Non ne siamo capaci e dovremmo chiedere perdono
delle nostre debolezze che non ci permettono
di farci carico fino in fondo del vostro conflitto.
Non vi nascondiamo il nostro timore
che le politiche in atto siano destinate alla reciproca distruzione.
Pensiamo infatti che per una convivenza giusta e pacifica
sia necessario volere per l’altro sicurezza e benessere
e farsi carico delle ferite e delle paure di cui soffre.
Ve lo diciamo sottovoce, quasi in timore e tremore,
ma non ci sentiamo spettatori bensì corresponsabili.
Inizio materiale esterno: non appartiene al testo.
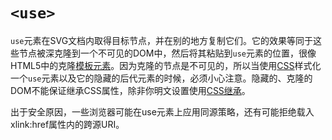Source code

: # `<use>`

`use`元素在SVG文档内取得目标节点，并在别的地方复制它们。它的效果等同于这些节点被深克隆到一个不可见的DOM中，然后将其粘贴到`use`元素的位置，很像HTML5中的克隆[模板元素](https://developer.mozilla.org/en-US/docs/Web/HTML/Element/template)。因为克隆的节点是不可见的，所以当使用[CSS](https://developer.mozilla.org/en/CSS)样式化一个`use`元素以及它的隐藏的后代元素的时候，必须小心注意。隐藏的、克隆的DOM不能保证继承CSS属性，除非你明文设置使用[CSS继承](https://developer.mozilla.org/en/CSS/inheritance)。

出于安全原因，一些浏览器可能在use元素上应用同源策略，还有可能拒绝载入xlink:href属性内的跨源URI。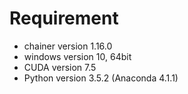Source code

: # Requirement

* chainer version 1.16.0
* windows version 10, 64bit
* CUDA version 7.5
* Python version 3.5.2 (Anaconda 4.1.1)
Ve lo diciamo nel contesto del nostro cammino ecumenico:
dopo secoli di conflitti e guerre di religione
che hanno lacerato la cristianità e le nostre chiese,
da alcuni decenni, stiamo percorrendo insieme
un itinerario di dialogo e di riconciliazione,
accogliendoci reciprocamente con le nostre differenze
e rifiutando intolleranze e fondamentalismi.
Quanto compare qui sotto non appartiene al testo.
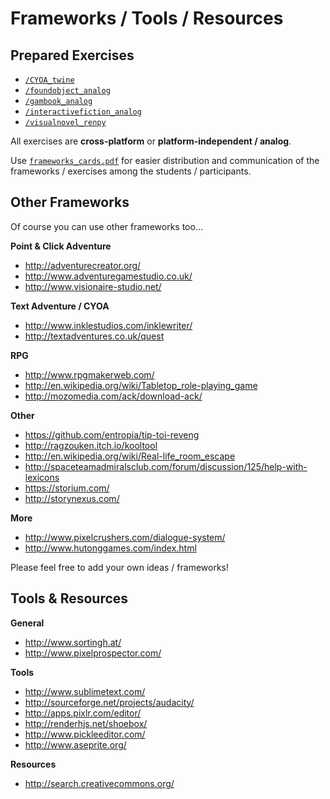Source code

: # Frameworks / Tools / Resources

## Prepared Exercises

- [`/CYOA_twine`](https://github.com/csongorb/WorkshopNarrativeDesign/tree/master/frameworks/CYOA_twine)
- [`/foundobject_analog`](http://github.com/csongorb/WorkshopNarrativeDesign/frameworks/gamebook_analog)
- [`/gambook_analog`](http://github.com/csongorb/WorkshopNarrativeDesign/frameworks/gamebook_analog)
- [`/interactivefiction_analog`](http://github.com/csongorb/WorkshopNarrativeDesign/frameworks/gamebook_analog)
- [`/visualnovel_renpy`](http://github.com/csongorb/WorkshopNarrativeDesign/frameworks/gamebook_analog)

All exercises are **cross-platform** or **platform-independent / analog**.

Use [`frameworks_cards.pdf`](framework_cards.pdf) for easier distribution and communication of the frameworks / exercises among the students / participants.

## Other Frameworks

Of course you can use other frameworks too...

**Point & Click Adventure**

- http://adventurecreator.org/
- http://www.adventuregamestudio.co.uk/
- http://www.visionaire-studio.net/

**Text Adventure / CYOA**

- http://www.inklestudios.com/inklewriter/
- http://textadventures.co.uk/quest

**RPG**

- http://www.rpgmakerweb.com/
- http://en.wikipedia.org/wiki/Tabletop_role-playing_game
- http://mozomedia.com/ack/download-ack/

**Other**

- https://github.com/entropia/tip-toi-reveng
- http://ragzouken.itch.io/kooltool
- http://en.wikipedia.org/wiki/Real-life_room_escape
- http://spaceteamadmiralsclub.com/forum/discussion/125/help-with-lexicons
- https://storium.com/
- http://storynexus.com/

**More**

- http://www.pixelcrushers.com/dialogue-system/
- http://www.hutonggames.com/index.html

Please feel free to add your own ideas / frameworks!

## Tools & Resources

**General**

- http://www.sortingh.at/
- http://www.pixelprospector.com/

**Tools**

- http://www.sublimetext.com/
- http://sourceforge.net/projects/audacity/
- http://apps.pixlr.com/editor/
- http://renderhjs.net/shoebox/
- http://www.pickleeditor.com/
- http://www.aseprite.org/

**Resources**

- http://search.creativecommons.org/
Proprio a Gerusalemme è visibile il segno delle nostre divisioni,
ma siamo testimoni che lo Spirito di Dio opera nelle nostre
chiese
per trasfigurare la divisione in quell’unità nella diversità
che si attua quando in spirito di dialogo ci si ascolta
per scoprire e lenire le ferite che sanguinano negli animi.
Anche nelle terre del medio oriente le chiese camminano insieme
e noi preghiamo perché possano essere a servizio della pace.
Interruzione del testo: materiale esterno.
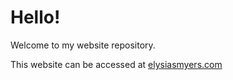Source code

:# Hello!

Welcome to my website repository.

This website can be accessed at [elysiasmyers.com](https://www.elysiasmyers.com)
A Milano i rappresentanti di comunità ecclesiali
appartenenti a confessioni cristiane differenti
si riuniscono da alcuni anni in un unico Consiglio delle chiese:
un fatto un tempo impensabile, reso possibile dallo Spirito di Dio.
Se impossibile può oggi apparire la pace a Gerusalemme,
noi siamo qui perché crediamo che nulla è impossibile
all’unico Dio Creatore e Signore del cielo e della terra.
Ènel suo stesso nome che gli chiediamo pace per Gerusalemme,
pace per il popolo ebraico e per il popolo palestinese,
pace per la terra che essi sono chiamati ad abitare insieme.
A coloro che aprono finestre e porte al dialogo e allo scambio
Dio conceda perseveranza, fortezza e consolazione
affinché le nuove generazioni possano sperare un mondo di pace.